Podczas głosowania nad nowelizacją ustawy o Sądzie Najwyższym, złożonym przez PiS aż sześciu posłów tej partii pod różnymi pozorami nie wzięło w nim udziału. Chociaż byli obecni w Sejmie. Kolejnych dwóch posłów w parlamencie w ogóle się nie pojawiło.
Od głosowania wykręcili się: Jan Duda, Andrzej Gawron, Grzegorz Gaża, Agnieszka Górska, Antoni Macierewicz, Bartłomiej Wróblewski. W Sejmie zabrakło także Beaty Mateusiak-Pieluchy i Elżbiety Zielińskiej.

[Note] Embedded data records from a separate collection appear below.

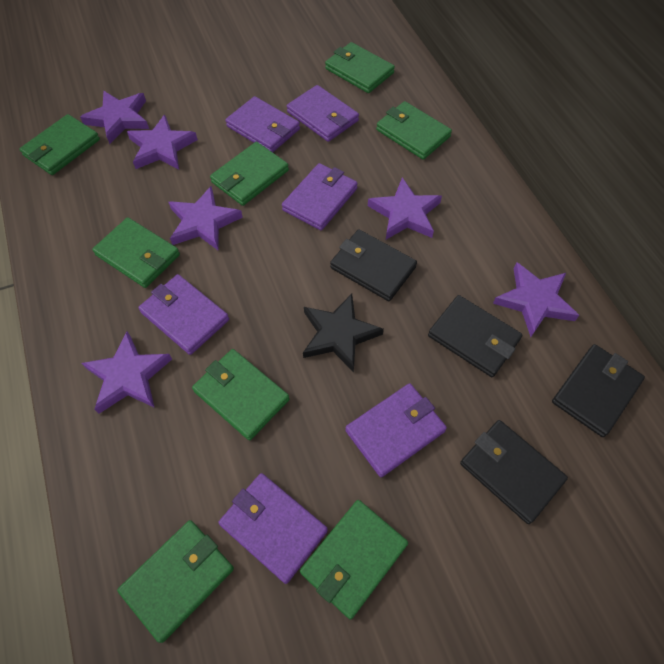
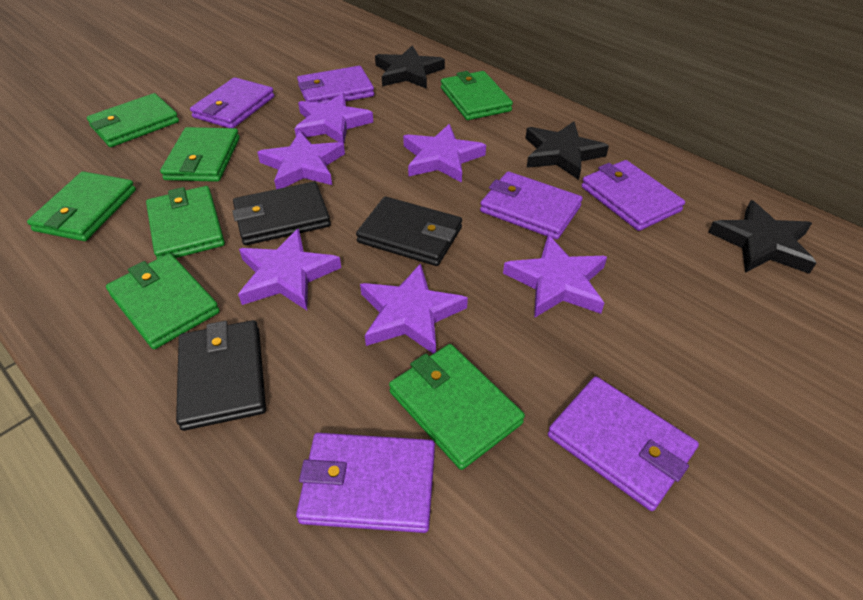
black star: [303,294,384,373] = 1 -> [375,45,445,89] [526,121,609,180] [708,200,816,274] = 3
black wallet: [330,229,417,301] [428,295,523,377] [460,420,568,524] [552,344,645,437] = 4 -> [176,320,266,431] [232,182,331,245] [356,197,462,266] = 3
green wallet: [19,114,100,175] [92,217,180,288] [117,520,234,643] [192,349,289,440] [210,142,289,206] [300,500,408,619] [325,42,395,93] [376,101,452,160] = 8 -> [27,171,136,241] [87,93,179,147] [106,253,220,349] [146,186,225,259] [160,127,240,182] [389,344,525,470] [441,71,513,120] = 7

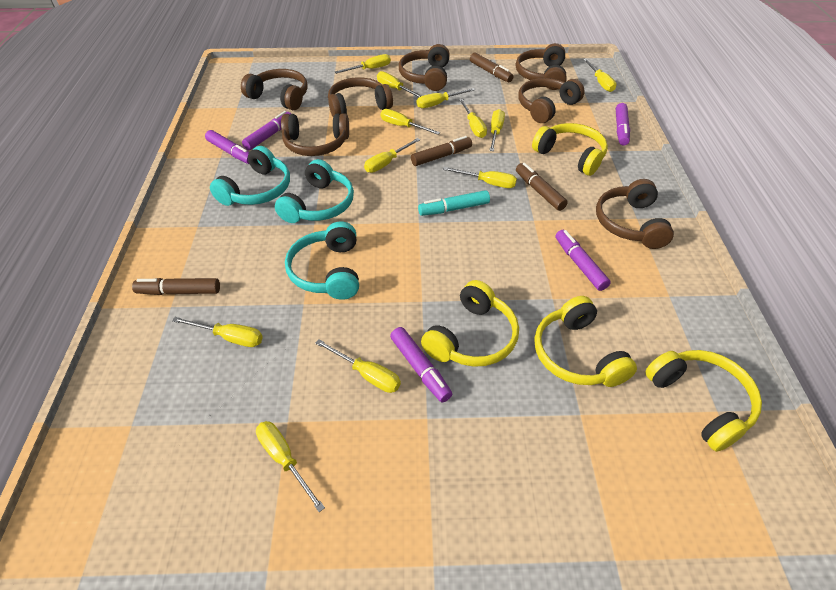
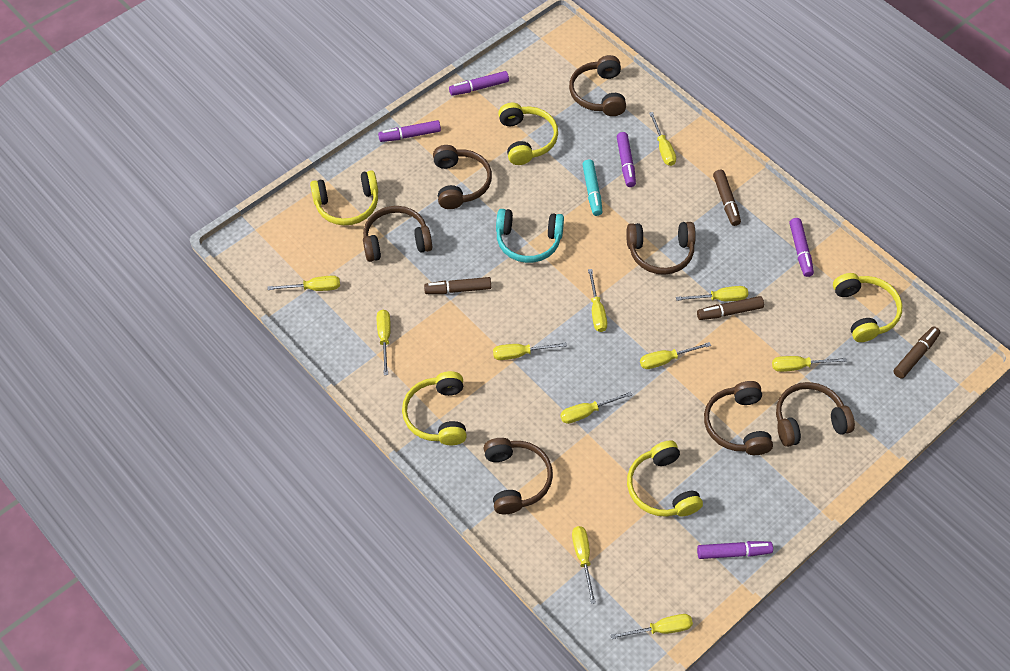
turquoise headphones: [210,146,290,206] [275,159,354,223] [285,221,359,300] = 3 -> [496,209,564,263] = 1
yellow headphones: [421,280,519,367] [532,123,608,176] [534,296,637,387] [645,350,762,452] = 4 -> [310,170,378,225] [402,371,467,445] [498,103,558,165] [627,440,703,517] [833,273,903,342] = 5
yellow screwdriver: [172,317,263,347] [256,421,325,512] [315,339,401,393] [335,54,391,74] [364,138,420,173] [377,71,422,97] [381,109,440,135] [417,88,475,108] [443,167,517,188] [459,99,487,138] [489,109,505,151] [583,59,617,92] = 12 -> [268,276,340,291] [377,310,391,375] [493,342,567,360] [560,391,632,424] [572,526,596,604] [588,269,607,332] [610,614,693,639] [640,342,711,369] [649,112,676,166] [676,286,748,301] [772,356,847,372] = 11

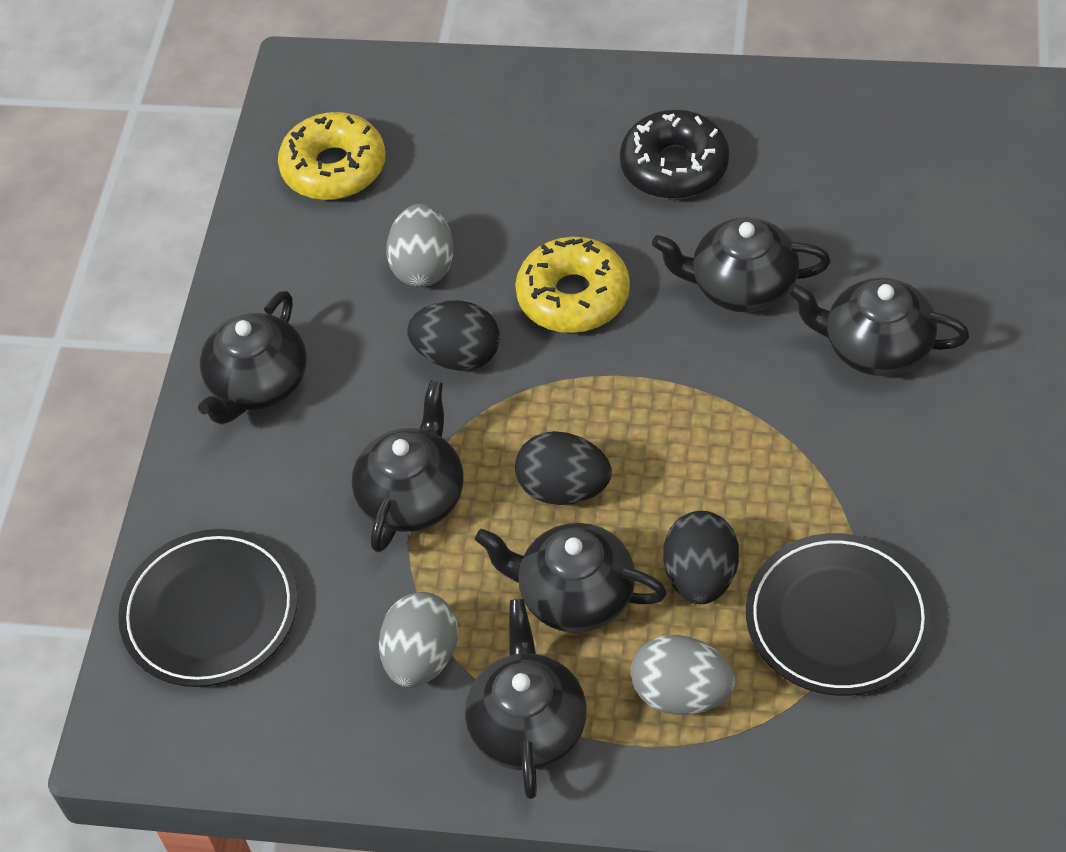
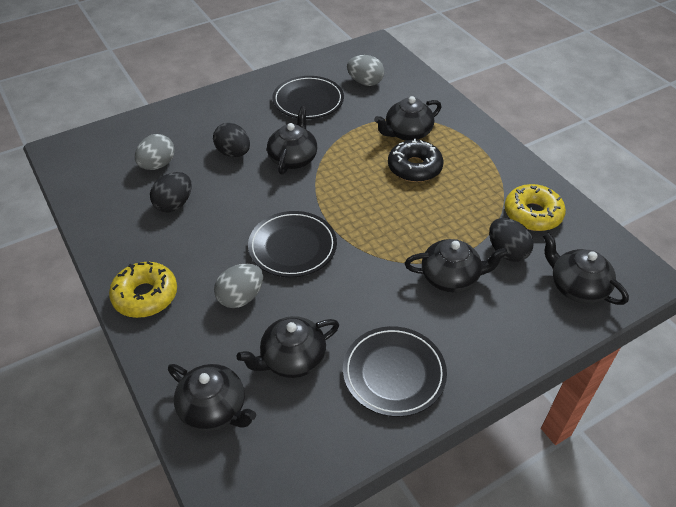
black plate: [118,529,298,687] [746,533,933,696] = 2 -> [248,211,337,277] [272,76,344,119] [343,326,447,417] = 3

W obliczu kurczącego się klubu poselskiego PiS taki „ubytek” był zauważalny. Nic więc dziwnego, iż partyjna wierchuszka się wściekła. I zaczęła przebąkiwać o dotkliwych sankcjach dla nieobecnych posłów. Choć z pewnym, bardzo znamiennym wyjątkiem.
– Zapamiętamy tych posłów PiS, którzy nie wzięli udział w głosowaniu nad nowelizacją ustawy o Sądzie Najwyższym, przy okazji tworzenia list wyborczych – zapowiedział szef klubu PiS Ryszard Terlecki.
Po czym pośpiesznie dodał, iż oczywiście nie dotyczy to Antoniego Macierewicza. – No nie, wiceprzewodniczący partii jest jedną z najważniejszych osób w naszym środowisku – stwierdził, iż nie ma możliwości by Macierewicz nie znalazł się na listach wyborczych PiS.